Parallel zur Liebesgeschichte in der Gegenwart öffnet sich ganz unmittelbar und gegenwärtig ein Fenster in die Vergangenheit: Adam unternimmt eine Reise mit dem Zug, einen nachdenklichen Spaziergang durch einen Vorort, bis er zögernd vor der Tür seines Elternhauses steht. Dieses Mal ist er außen, ihm wird die Tür geöffnet. Eine junge Frau freut sich staunend: "Unser Junge ist zurück. Unser Sohn, sieh dich an, du warst noch ein Kind, und jetzt bist du’s nicht mehr…“ In seinem minimalistisch vieldeutigen Spiel wirkt Andrew Scott mal wie ein kleiner staunender Junge und dann wieder - zusammen mit dem Zuschauer - wie ein irritierter Erwachsener.
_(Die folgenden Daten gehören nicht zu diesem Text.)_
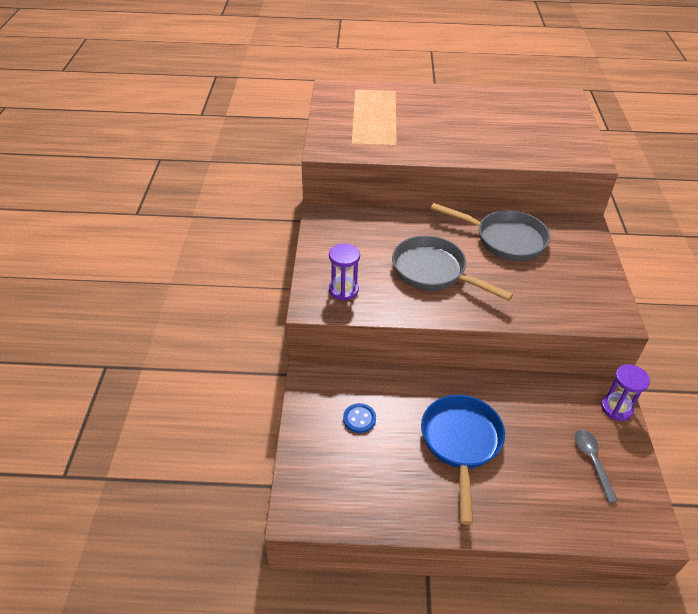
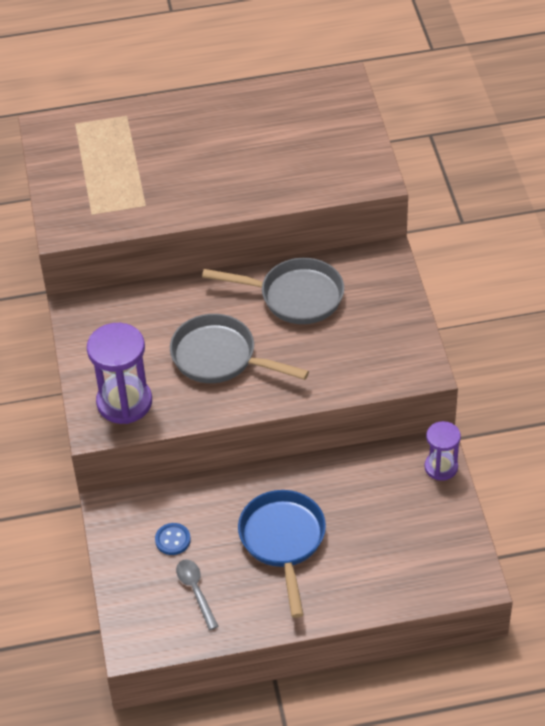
camera: 10 degrees left, 5 degrees up
purple hourglass [329,243,360,300] -> purple hourglass [87,323,152,424], size x1.65
grey spoon [575,430,618,503] -> grey spoon moved to [176,559,219,630]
Zeitreise – und Geistergeschichte

Die von Claire Foy und Jamie Bell gespielten Eltern wirken jünger als der heimgekehrte Sohn, aber alle reden miteinander als wären sie im Hier und Jetzt. Das wirkt ähnlich magisch, wie in Celine Sciammas Film "Petite Maman“, in dem ein Mädchen über die Zeiten hinweg eine Ferienfreundschaft mit dem Kind erlebt, das seine Mutter werden wird. Ein lang verlorener Sohn kehrt zurück, da drängen sich viele Fragen auf: Was ist passiert, in all den Jahren? Ob er denn Frau und Kinder habe, fragt die Mutter, und muss sich mit seinem Coming Out auseinandersetzen: “Du hattest immer Angst vor irgendwas, bist immer weggerannt, weißt du noch?“, erinnert sich die Mutter. „"ch war nie für dich da, wenn du geweint hast“ stellt reuig schluchzend der Vater fest. Natürlich war es in den Achtzigerjahren deutlich schwerer, sich zur Homosexualität zu bekennen. Die jungen Eltern sind in ihrer Zeitkapsel gefangen, bemühen sich aber liebevoll um Verständnis.
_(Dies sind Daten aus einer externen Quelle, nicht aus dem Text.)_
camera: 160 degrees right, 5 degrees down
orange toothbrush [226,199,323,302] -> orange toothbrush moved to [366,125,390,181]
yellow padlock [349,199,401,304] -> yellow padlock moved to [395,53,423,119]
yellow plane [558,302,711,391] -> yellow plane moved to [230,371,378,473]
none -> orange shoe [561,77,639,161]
Romanverfilmung mit persönlicher Note

Der Film basiert auf einem Roman "Sommer mit Fremden“ von Taichi Yamada von 1987 und ist für Andrew Haigh zugleich hat die Geschichte sehr persönliche Aspekte: Die Szenen mit den Eltern hat er im eigenen Elternhaus gedreht. Eine somnambule Stimmung beherrscht den Film, der zwischen Geistergeschichte, Zeitreise und Drogenrausch oszilliert und bei allem Schmerz, aller Einsamkeit auch etwas sehr Tröstliches, Wärmendes, Traumhaftes hat.